Hello, any possibility of adding a -r flag or --ru...

Rajan Subramanian

03/22/2022, 5:55 PM

Hello, any possibility of adding a -r flag or --run flag when one does

Copy code

prefect deployment create deployment_name

that runs a deployment if a worker agent is already listening, if not, then its scheduled to run once upon creation of the worker queue.

Anna Geller

03/22/2022, 7:35 PM

hmm so currently if you do:

Copy code

prefect deployment run flow_name/deployment_name

it will trigger a run on your agent

Anna Geller

03/22/2022, 7:38 PM

we also have a feature that allows triggering a flow run from an already existing (i.e. already created) deployment via API call - is that what you are trying to do? if so, you can do this via

OrionClient.create_flow_run_from_deployment

or via a direct API call. If not, can you describe the problem you try to solve a bit more?

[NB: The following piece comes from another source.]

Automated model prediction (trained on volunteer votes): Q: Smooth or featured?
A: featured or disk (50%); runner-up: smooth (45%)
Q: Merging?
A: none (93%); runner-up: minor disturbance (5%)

What would be needed for your use case - triggering a flow run that gets executed on the agent you spun up on your EC2 instance? if so, then the CLI command above should have the same effect as it will create a flow run scheduled for now If you attach a schedule on your

DeploymentSpec

this will also trigger a flow run running on your agent, provided that the

DeploymentSpec

definition matches the work queue filter criteria

Rajan Subramanian

03/25/2022, 3:58 PM

@Anna Geller, thanks for your response, since the process i am running is running indefinitely, what type of schedule should i add? should it be rescheduled every 1000 days or something? and what happens when a run is scheduled, does that override the previous run?

Rajan Subramanian

03/25/2022, 4:01 PM

also one more thing i am having an issue wtih, is my ssh tunnel gets disonnected and any active processes i have running in the background gets stopped. i have 2 ssh tunnels running, one where the prefect agent is listening for active deployments, and another one that has a redis-server running. my problem is after i loginto the cloud UI, and the ssh tunnel gets disconnected, i notice i have a http error on the prefect side, a 403 HTTP response. not sure whats happening here

Rajan Subramanian

03/25/2022, 4:23 PM

@Anna Geller, if i have a file called deployments.py that contains all the deployments, how do i call

Copy code

OrionClient.create_flow_run_from_deployment

? right now, i am crating a hackey way of doing this by creating another python file called execute_deployments that runs prefect shell commands of creating deployments and running them.

Anna Geller

03/25/2022, 5:50 PM

since the process i am running is running indefinitely, what type of schedule should i add?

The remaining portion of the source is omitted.